Start of Source records

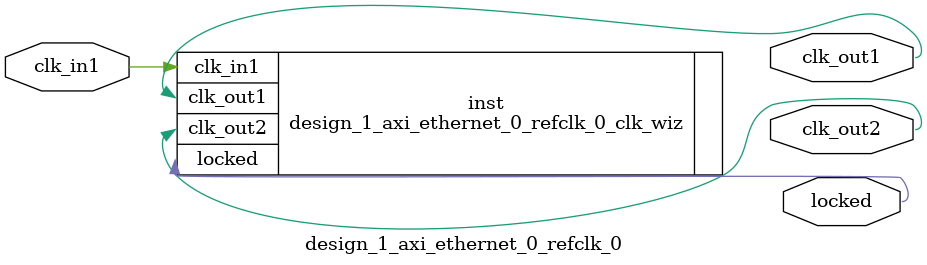
<source format=v>


`timescale 1ps/1ps

(* CORE_GENERATION_INFO = "design_1_axi_ethernet_0_refclk_0,clk_wiz_v5_4_3_0,{component_name=design_1_axi_ethernet_0_refclk_0,use_phase_alignment=true,use_min_o_jitter=false,use_max_i_jitter=false,use_dyn_phase_shift=false,use_inclk_switchover=false,use_dyn_reconfig=false,enable_axi=0,feedback_source=FDBK_AUTO,PRIMITIVE=MMCM,num_out_clk=2,clkin1_period=20.000,clkin2_period=10.0,use_power_down=false,use_reset=false,use_locked=true,use_inclk_stopped=false,feedback_type=SINGLE,CLOCK_MGR_TYPE=NA,manual_override=false}" *)

module design_1_axi_ethernet_0_refclk_0 
 (
  // Clock out ports
  output        clk_out1,
  output        clk_out2,
  // Status and control signals
  output        locked,
 // Clock in ports
  input         clk_in1
 );

  design_1_axi_ethernet_0_refclk_0_clk_wiz inst
  (
  // Clock out ports  
  .clk_out1(clk_out1),
  .clk_out2(clk_out2),
  // Status and control signals               
  .locked(locked),
 // Clock in ports
  .clk_in1(clk_in1)
  );

endmodule

</source>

End of Source records

Problem to work on :: For the records above, give every line again exactly and skip the pictures.

Completed task ::
<source format=v>


`timescale 1ps/1ps

(* CORE_GENERATION_INFO = "design_1_axi_ethernet_0_refclk_0,clk_wiz_v5_4_3_0,{component_name=design_1_axi_ethernet_0_refclk_0,use_phase_alignment=true,use_min_o_jitter=false,use_max_i_jitter=false,use_dyn_phase_shift=false,use_inclk_switchover=false,use_dyn_reconfig=false,enable_axi=0,feedback_source=FDBK_AUTO,PRIMITIVE=MMCM,num_out_clk=2,clkin1_period=20.000,clkin2_period=10.0,use_power_down=false,use_reset=false,use_locked=true,use_inclk_stopped=false,feedback_type=SINGLE,CLOCK_MGR_TYPE=NA,manual_override=false}" *)

module design_1_axi_ethernet_0_refclk_0 
 (
  // Clock out ports
  output        clk_out1,
  output        clk_out2,
  // Status and control signals
  output        locked,
 // Clock in ports
  input         clk_in1
 );

  design_1_axi_ethernet_0_refclk_0_clk_wiz inst
  (
  // Clock out ports  
  .clk_out1(clk_out1),
  .clk_out2(clk_out2),
  // Status and control signals               
  .locked(locked),
 // Clock in ports
  .clk_in1(clk_in1)
  );

endmodule

</source>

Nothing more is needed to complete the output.